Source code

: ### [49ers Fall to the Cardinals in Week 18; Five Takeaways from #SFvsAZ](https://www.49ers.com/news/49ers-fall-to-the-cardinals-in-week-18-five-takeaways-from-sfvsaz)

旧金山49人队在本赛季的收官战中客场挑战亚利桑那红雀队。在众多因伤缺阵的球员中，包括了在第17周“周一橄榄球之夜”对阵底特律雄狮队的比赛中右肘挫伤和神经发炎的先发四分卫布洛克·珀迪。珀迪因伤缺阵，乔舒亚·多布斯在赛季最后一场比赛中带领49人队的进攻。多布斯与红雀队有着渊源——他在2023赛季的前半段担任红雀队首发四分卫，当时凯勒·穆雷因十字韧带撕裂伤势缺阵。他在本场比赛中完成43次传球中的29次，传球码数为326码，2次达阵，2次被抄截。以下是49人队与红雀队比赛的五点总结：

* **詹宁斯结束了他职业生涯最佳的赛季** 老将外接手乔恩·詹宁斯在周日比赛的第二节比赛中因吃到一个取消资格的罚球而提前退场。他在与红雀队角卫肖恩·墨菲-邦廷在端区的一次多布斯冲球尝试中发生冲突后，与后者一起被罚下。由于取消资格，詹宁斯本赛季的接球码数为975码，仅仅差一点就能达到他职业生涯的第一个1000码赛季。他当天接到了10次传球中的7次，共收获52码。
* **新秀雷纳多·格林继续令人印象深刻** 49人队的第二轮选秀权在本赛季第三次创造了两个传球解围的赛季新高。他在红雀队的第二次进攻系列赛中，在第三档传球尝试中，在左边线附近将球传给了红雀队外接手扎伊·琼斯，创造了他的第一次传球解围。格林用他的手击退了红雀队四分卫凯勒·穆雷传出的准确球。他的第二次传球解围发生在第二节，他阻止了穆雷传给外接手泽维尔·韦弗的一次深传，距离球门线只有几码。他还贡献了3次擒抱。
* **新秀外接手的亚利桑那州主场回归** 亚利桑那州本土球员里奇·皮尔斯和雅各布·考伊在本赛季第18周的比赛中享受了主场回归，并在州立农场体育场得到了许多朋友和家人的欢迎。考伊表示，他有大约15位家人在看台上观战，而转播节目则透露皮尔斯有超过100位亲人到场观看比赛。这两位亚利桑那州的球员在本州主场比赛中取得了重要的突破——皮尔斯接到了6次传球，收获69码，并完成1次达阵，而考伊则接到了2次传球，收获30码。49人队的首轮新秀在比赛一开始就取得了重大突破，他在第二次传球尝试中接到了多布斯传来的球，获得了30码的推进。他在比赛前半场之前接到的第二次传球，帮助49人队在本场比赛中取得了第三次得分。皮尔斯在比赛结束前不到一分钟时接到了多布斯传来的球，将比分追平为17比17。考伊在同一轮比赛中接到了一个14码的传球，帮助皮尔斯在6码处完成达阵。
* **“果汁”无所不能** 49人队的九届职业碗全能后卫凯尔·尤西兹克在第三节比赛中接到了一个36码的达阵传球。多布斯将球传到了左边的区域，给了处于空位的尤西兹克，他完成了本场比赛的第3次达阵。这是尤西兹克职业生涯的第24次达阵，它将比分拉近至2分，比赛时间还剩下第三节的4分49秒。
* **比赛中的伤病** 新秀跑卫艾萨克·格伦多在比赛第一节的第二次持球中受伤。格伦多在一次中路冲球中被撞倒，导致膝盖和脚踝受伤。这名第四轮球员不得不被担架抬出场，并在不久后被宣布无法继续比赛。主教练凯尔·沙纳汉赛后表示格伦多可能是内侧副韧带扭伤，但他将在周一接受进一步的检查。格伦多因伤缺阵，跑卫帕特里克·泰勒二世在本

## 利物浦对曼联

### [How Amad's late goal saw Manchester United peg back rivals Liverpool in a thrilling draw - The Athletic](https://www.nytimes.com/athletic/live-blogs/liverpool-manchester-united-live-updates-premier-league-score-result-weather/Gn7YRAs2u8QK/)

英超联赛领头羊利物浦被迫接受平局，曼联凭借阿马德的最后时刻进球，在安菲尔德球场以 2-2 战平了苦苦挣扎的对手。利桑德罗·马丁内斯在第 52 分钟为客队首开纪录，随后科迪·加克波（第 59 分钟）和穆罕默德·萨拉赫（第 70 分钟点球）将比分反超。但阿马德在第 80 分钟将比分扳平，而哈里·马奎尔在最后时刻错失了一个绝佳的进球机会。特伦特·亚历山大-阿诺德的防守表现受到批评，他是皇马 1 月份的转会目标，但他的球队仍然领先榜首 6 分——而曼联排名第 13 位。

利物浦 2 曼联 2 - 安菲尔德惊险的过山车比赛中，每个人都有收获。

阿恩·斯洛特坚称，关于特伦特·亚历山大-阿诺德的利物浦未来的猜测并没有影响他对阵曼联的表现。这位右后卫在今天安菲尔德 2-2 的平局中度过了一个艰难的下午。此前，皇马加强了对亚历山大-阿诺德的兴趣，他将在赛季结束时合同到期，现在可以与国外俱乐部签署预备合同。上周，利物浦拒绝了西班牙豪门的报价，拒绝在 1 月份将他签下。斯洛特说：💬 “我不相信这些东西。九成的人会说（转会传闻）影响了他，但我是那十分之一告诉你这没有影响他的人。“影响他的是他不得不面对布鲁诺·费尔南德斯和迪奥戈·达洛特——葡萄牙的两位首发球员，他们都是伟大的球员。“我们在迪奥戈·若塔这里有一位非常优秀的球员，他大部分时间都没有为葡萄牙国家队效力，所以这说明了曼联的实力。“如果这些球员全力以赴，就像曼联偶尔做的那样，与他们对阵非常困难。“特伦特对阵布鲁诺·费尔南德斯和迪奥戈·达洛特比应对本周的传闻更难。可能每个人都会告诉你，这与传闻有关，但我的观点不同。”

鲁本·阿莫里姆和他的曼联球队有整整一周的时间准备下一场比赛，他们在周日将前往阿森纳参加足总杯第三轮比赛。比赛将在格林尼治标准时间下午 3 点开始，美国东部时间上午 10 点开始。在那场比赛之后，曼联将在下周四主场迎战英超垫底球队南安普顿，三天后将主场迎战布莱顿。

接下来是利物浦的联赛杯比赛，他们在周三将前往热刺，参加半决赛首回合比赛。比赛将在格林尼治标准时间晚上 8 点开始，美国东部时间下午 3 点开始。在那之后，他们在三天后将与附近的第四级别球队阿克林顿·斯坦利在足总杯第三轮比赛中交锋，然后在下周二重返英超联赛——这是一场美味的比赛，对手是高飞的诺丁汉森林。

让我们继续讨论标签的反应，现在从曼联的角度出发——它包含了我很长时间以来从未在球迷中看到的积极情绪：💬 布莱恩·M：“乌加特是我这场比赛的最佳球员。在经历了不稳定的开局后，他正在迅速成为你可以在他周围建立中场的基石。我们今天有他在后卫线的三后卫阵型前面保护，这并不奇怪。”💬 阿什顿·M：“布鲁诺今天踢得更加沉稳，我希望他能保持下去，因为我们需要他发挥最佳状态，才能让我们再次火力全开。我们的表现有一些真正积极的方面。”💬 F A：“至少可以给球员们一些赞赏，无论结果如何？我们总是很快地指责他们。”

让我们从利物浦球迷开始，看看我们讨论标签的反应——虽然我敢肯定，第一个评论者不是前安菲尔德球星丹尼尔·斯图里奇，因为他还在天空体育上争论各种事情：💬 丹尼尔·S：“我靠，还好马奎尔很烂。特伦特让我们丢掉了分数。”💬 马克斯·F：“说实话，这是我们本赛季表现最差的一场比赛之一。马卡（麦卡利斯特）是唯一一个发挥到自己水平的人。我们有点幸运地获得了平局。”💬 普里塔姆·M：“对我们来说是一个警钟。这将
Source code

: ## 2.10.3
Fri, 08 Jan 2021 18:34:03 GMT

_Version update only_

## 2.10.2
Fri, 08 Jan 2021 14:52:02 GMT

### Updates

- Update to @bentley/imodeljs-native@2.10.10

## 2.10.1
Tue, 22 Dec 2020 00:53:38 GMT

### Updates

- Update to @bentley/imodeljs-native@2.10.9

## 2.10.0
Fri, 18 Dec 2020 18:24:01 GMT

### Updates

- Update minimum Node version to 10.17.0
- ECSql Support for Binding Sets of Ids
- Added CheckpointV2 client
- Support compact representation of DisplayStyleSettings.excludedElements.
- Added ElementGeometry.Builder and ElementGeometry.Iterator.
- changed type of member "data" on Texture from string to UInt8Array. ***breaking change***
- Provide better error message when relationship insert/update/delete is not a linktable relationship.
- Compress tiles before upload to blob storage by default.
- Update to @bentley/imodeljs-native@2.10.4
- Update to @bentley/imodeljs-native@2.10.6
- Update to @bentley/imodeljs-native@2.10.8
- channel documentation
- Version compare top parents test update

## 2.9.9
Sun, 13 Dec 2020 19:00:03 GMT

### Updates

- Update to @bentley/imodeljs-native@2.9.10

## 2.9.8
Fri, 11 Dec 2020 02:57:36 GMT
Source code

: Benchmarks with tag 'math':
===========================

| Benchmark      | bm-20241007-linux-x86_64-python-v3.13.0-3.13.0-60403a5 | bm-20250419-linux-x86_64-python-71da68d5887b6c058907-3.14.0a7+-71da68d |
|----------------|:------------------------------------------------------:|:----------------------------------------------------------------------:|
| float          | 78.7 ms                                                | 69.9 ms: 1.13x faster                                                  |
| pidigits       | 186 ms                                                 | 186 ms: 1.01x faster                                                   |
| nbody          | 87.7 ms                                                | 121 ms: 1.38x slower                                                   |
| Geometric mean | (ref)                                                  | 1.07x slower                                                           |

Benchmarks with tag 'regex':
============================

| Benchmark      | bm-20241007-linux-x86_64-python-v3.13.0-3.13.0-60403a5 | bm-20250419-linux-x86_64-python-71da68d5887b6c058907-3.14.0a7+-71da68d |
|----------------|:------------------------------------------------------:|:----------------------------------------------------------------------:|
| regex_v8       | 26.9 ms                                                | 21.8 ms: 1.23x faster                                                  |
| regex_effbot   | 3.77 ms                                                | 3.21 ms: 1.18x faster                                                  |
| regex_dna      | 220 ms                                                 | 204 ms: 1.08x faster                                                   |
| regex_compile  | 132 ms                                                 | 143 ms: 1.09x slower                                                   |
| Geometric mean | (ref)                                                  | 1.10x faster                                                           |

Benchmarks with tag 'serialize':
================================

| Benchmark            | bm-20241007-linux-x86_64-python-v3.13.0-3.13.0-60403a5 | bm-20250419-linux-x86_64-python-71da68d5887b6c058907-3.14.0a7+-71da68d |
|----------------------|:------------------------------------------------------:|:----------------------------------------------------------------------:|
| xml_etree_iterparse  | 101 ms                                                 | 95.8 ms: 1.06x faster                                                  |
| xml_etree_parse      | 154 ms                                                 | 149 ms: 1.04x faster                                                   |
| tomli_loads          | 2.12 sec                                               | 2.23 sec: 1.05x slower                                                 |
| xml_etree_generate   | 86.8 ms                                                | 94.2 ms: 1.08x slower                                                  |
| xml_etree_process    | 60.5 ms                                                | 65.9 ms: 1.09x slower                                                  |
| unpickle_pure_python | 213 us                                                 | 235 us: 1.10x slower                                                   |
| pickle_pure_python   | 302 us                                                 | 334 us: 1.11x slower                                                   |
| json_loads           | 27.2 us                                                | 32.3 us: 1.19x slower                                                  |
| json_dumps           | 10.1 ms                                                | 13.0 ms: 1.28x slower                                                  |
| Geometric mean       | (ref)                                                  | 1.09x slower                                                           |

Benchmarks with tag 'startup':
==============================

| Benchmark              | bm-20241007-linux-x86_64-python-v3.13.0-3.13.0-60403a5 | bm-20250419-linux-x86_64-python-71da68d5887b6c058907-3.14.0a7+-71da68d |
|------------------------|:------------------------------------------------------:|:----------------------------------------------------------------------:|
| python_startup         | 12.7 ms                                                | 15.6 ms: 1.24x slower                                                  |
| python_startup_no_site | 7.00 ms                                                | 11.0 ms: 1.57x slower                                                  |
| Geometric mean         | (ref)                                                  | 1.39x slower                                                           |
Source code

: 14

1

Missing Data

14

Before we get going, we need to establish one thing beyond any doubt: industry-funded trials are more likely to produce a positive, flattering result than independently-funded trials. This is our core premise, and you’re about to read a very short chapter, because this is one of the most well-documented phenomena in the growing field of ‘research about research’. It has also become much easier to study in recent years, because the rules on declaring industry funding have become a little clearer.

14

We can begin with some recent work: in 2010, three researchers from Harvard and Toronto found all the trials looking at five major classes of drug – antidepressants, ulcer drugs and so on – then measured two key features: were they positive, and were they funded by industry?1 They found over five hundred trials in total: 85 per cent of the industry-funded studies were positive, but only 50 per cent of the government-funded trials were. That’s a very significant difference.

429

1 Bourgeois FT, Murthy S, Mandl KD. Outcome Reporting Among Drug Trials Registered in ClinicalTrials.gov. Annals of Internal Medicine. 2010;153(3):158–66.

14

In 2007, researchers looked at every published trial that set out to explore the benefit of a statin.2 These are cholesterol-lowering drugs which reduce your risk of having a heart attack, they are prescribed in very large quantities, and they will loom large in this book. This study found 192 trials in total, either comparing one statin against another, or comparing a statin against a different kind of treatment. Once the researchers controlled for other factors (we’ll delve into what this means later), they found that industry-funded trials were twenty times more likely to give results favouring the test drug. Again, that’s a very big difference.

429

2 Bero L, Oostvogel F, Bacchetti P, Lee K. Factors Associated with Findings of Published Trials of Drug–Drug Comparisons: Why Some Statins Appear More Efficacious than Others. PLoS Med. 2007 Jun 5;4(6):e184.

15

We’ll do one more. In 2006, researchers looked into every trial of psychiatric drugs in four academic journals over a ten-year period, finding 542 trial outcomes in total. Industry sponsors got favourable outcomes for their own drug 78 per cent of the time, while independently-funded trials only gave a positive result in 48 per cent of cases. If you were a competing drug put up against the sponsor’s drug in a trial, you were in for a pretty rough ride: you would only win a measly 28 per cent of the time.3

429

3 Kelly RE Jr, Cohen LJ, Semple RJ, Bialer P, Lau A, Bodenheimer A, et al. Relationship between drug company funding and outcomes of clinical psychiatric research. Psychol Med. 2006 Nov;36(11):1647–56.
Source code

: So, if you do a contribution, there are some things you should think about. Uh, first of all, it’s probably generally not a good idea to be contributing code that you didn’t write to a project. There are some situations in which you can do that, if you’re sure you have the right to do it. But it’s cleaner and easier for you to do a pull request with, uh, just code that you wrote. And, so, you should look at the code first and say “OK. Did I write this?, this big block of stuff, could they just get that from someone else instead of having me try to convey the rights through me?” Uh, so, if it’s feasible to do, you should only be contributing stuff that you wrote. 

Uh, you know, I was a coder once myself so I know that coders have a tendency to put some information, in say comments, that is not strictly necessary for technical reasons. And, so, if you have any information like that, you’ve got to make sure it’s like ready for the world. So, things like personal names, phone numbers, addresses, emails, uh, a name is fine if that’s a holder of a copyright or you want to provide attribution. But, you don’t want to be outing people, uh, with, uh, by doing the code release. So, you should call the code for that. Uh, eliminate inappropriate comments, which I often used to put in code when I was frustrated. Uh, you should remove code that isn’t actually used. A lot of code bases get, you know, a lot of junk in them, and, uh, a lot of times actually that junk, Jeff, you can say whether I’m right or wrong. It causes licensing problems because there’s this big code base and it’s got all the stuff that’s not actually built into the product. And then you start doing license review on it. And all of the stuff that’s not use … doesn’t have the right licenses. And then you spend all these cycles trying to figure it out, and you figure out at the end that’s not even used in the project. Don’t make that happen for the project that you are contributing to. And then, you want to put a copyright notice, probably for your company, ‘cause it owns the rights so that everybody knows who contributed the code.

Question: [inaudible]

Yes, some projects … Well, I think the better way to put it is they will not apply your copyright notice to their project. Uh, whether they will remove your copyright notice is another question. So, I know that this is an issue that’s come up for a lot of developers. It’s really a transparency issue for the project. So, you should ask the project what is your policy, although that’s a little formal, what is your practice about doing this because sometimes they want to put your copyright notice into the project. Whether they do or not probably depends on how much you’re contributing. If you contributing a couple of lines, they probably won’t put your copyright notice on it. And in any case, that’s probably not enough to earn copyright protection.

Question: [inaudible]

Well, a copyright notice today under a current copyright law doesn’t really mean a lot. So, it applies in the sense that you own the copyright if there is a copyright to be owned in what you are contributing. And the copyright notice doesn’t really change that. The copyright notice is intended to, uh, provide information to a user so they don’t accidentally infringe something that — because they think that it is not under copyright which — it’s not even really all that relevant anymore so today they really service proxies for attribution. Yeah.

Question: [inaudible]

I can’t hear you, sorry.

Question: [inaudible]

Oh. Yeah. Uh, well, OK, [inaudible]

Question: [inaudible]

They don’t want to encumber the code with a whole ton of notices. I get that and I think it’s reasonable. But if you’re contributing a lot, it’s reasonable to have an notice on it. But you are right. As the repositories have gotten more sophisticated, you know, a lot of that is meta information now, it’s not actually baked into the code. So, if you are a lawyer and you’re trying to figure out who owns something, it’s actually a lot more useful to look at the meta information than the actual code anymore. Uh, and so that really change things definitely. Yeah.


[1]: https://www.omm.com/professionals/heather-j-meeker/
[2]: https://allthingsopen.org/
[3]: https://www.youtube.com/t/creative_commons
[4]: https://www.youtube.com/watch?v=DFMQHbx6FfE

▬▬▬▬▬▬▬▬▬▬

→ YOUR GOAL
Look over the listing above and copy each line that contains "imodeljs".

→ EXPECTED ANSWER
- Update to @bentley/imodeljs-native@2.10.10
- Update to @bentley/imodeljs-native@2.10.9
- Update to @bentley/imodeljs-native@2.10.4
- Update to @bentley/imodeljs-native@2.10.6
- Update to @bentley/imodeljs-native@2.10.8
- Update to @bentley/imodeljs-native@2.9.10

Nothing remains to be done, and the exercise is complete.